A faithful copy of the data is the goal; set it down exactly, without the images.

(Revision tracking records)

..........

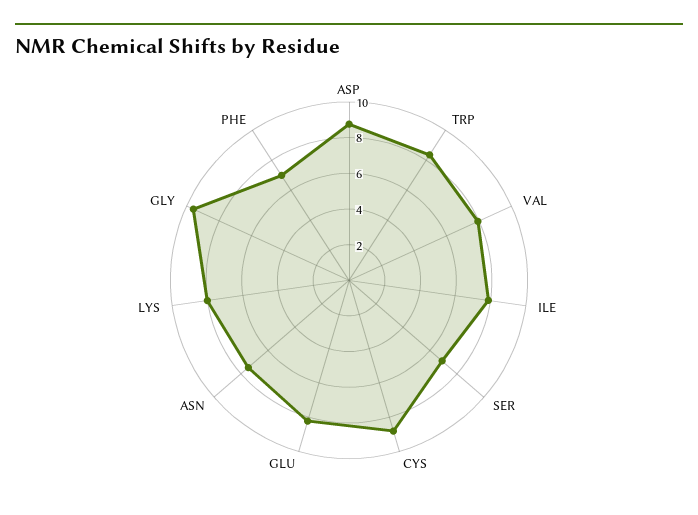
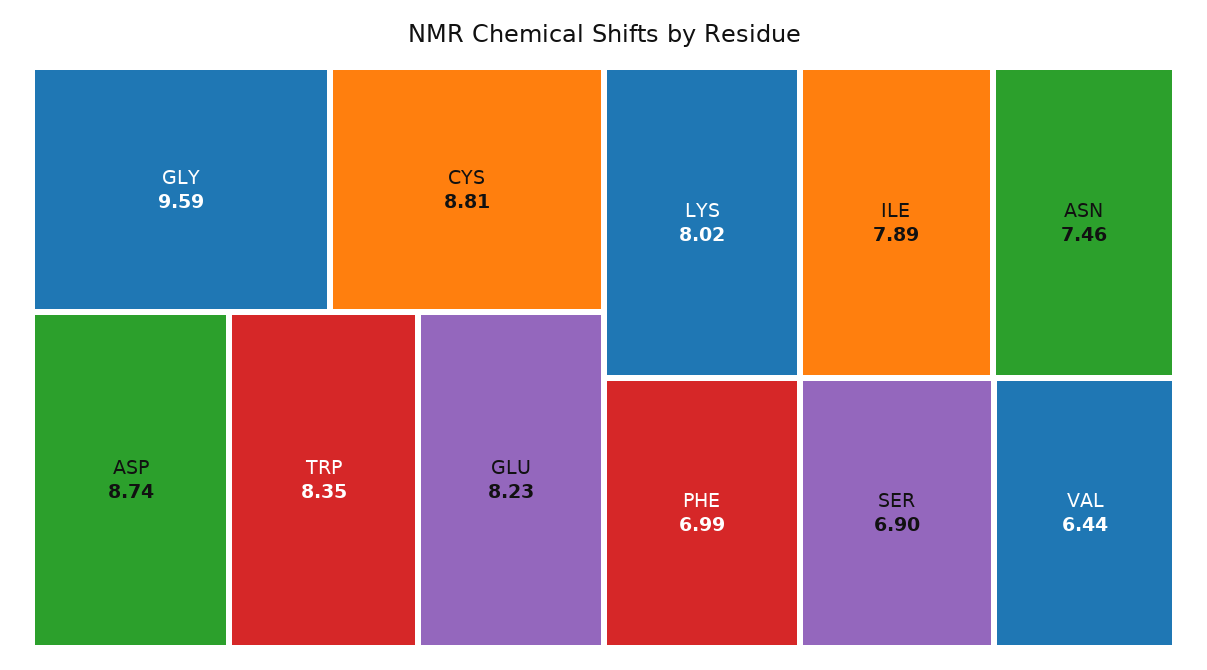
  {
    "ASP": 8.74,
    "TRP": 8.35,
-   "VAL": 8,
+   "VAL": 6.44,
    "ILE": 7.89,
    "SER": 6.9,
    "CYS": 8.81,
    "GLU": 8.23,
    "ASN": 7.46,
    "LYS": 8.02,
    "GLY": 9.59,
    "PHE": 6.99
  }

..........

◆ Written response:
  {
    "ASP": 8.74,
    "TRP": 8.35,
-   "VAL": 8,
+   "VAL": 6.44,
    "ILE": 7.89,
    "SER": 6.9,
    "CYS": 8.81,
    "GLU": 8.23,
    "ASN": 7.46,
    "LYS": 8.02,
    "GLY": 9.59,
    "PHE": 6.99
  }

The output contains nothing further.